TOLEDO, Ohio — Already facing a severe labor shortage, landscaping businesses that can’t keep up with booming demand for backyard patios and fire pits worry that an immigration raid that rounded up over 100 people last week will make it even tougher to persuade Congress to allow more foreign workers into America for seasonal jobs.
Owners of landscaping companies near Tuesday’s sting in the Lake Erie resort city of Sandusky and nearby Castalia, which targeted workers with forged documents in one of the largest actions at a workplace in recent years, said it sent a shiver of apprehension through their industry.
“I believe most of us are doing things the right way, but every company is going to be worried that they’re going to be raided,” said Joe Drake, who runs JFD Landscapes in Chardon, also in northern Ohio.
Drake, who has been maintaining lawns for nearly 30 years, spent the past week in Chicago meeting with other seasonal employers to try crafting a strategy that would persuade Congress to ease restrictions on H2-B temporary visas, a type set aside for foreign workers who hold seasonal, nonagricultural jobs.

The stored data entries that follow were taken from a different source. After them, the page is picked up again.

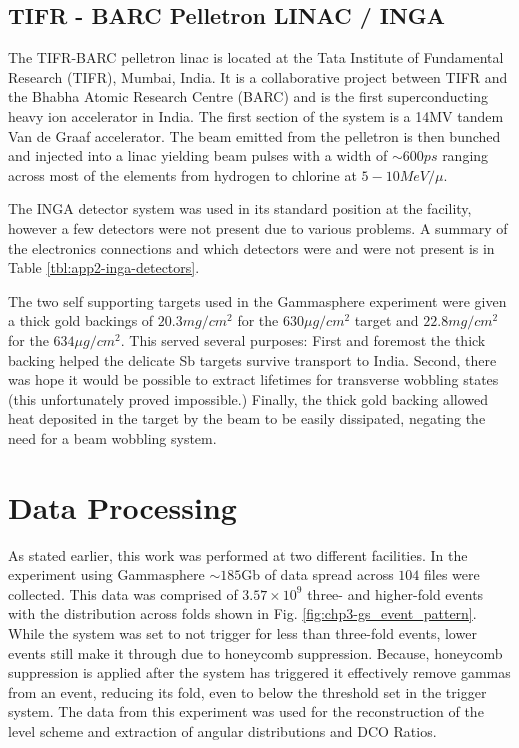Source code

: \subsection{TIFR - BARC Pelletron LINAC / INGA}
\label{ssec:exp-pr-details-inga}
The TIFR-BARC pelletron linac is located at the Tata Institute of Fundamental Research (TIFR), Mumbai, India. It is a collaborative project between TIFR and the Bhabha Atomic Research Centre (BARC) and is the first superconducting heavy ion accelerator in India. The first section of the system is a 14MV tandem Van de Graaf accelerator. The beam emitted from the pelletron is then bunched and injected into a linac yielding beam pulses with a width of $\sim{}600ps$ ranging across most of the elements from hydrogen to chlorine at $5-10MeV/\mu{}$.

The INGA detector system was used in its standard position at the facility, however a few detectors were not present due to various problems. A summary of the electronics connections and which detectors were and were not present is in Table \ref{tbl:app2-inga-detectors}.

The two self supporting targets used in the Gammasphere experiment were given a thick gold backings of $20.3mg/cm^2$ for the $630\mu{}g/cm^2$ target and $22.8mg/cm^2$ for the $634\mu{}g/cm^2$\cite{sbTargets}. This served several purposes: First and foremost the thick backing helped the delicate Sb targets survive transport to India. Second, there was hope it would be possible to extract lifetimes for transverse wobbling states (this unfortunately proved impossible.) Finally, the thick gold backing allowed heat deposited in the target by the beam to be easily dissipated, negating the need for a beam wobbling system.

\section{Data Processing}
\label{sec:exp-pr-data-proc}
 As stated earlier, this work was performed at two different facilities. In the experiment using Gammasphere $\sim{}185$Gb of data spread across $104$ files were collected. This data was comprised of $3.57\times{}10^9$ three- and higher-fold events with the distribution across folds shown in Fig. \ref{fig:chp3-gs_event_pattern}. While the system was set to not trigger for less than three-fold events, lower events still make it through due to honeycomb suppression. Because, honeycomb suppression is applied after the system has triggered it effectively remove gammas from an event, reducing its fold, even to below the threshold set in the trigger system. The data from this experiment was used for the reconstruction of the level scheme and extraction of angular distributions and DCO Ratios.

While many seasonal employers and tourism businesses were shut out of the program this year, landscapers were hit especially hard because they rely on the program more than many other industries to fill jobs they say nobody else wants.
“I’m not condoning breaking the law in any way, shape, or form, but we need a program that works,” Drake said. “How do you think this work is going to get done?”
This year, a federal lottery for the first time determined which employers would get their allotment, initially capped at 66,000 workers until the Department of Homeland Security announced two weeks ago it would allow another 15,000 additional visas.
That still leaves a shortage, though, after the elimination last year of a “returning worker exemption” that allowed workers to come back to their job without counting against the cap.